== TO DO ==
Update the data from its start through the line containing "Cádiz - cádiz", inclusive, by replacing "salobreña" with "motril" and leaving everything else unchanged. Give only those lines, and leave the pictures out of your answer.

Transcribed page text:
BEGIN

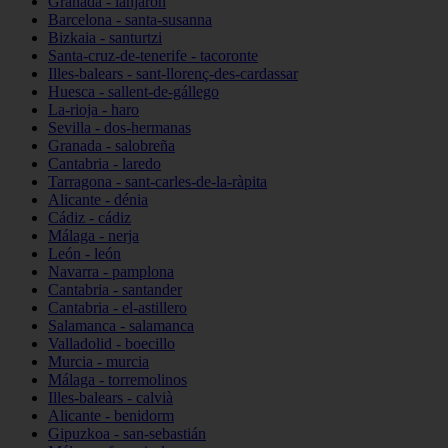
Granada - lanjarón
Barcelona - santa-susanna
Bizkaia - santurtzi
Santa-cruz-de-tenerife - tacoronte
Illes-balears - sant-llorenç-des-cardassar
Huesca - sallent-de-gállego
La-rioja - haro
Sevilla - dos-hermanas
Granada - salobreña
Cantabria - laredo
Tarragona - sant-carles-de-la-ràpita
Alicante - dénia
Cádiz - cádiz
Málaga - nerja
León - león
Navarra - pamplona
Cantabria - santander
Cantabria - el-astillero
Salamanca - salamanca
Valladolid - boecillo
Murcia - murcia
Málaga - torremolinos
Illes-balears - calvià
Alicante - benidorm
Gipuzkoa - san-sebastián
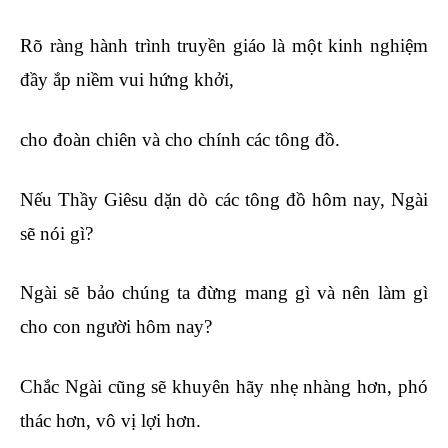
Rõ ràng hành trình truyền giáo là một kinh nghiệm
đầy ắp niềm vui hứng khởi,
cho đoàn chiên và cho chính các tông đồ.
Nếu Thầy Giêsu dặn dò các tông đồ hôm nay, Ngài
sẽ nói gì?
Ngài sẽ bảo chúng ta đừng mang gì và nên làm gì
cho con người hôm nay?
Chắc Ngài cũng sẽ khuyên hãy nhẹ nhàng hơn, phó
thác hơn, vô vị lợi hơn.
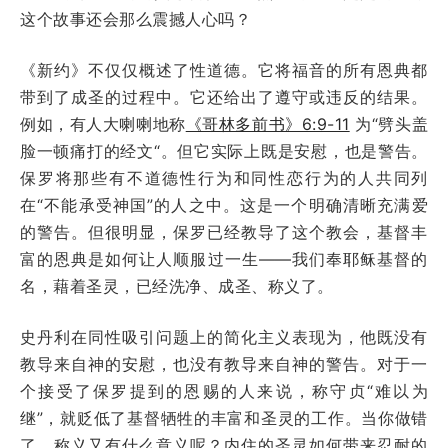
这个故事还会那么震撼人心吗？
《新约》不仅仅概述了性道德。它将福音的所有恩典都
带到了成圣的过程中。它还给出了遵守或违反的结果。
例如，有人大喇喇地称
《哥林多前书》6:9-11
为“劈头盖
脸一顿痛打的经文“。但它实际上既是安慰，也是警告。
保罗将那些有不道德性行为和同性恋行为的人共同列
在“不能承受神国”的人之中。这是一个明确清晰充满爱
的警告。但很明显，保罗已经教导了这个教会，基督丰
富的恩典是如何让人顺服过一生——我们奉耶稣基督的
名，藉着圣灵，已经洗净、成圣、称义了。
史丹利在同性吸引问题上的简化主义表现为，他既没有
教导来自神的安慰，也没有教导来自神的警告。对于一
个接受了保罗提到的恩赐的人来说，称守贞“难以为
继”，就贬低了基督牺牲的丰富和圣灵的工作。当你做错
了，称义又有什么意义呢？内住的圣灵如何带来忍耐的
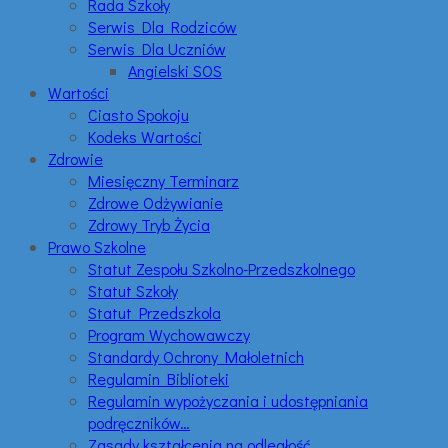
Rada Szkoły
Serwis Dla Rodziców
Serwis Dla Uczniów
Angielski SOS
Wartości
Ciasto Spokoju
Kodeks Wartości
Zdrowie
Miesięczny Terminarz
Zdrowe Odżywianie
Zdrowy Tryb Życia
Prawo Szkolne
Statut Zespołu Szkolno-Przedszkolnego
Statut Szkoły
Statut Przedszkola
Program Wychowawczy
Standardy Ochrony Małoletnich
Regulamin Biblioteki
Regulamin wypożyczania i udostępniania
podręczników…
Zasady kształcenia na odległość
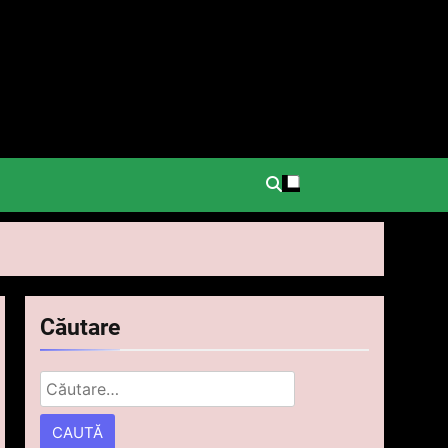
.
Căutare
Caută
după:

END

== WORKED SOLUTION ==
Granada - lanjarón
Barcelona - santa-susanna
Bizkaia - santurtzi
Santa-cruz-de-tenerife - tacoronte
Illes-balears - sant-llorenç-des-cardassar
Huesca - sallent-de-gállego
La-rioja - haro
Sevilla - dos-hermanas
Granada - motril
Cantabria - laredo
Tarragona - sant-carles-de-la-ràpita
Alicante - dénia
Cádiz - cádiz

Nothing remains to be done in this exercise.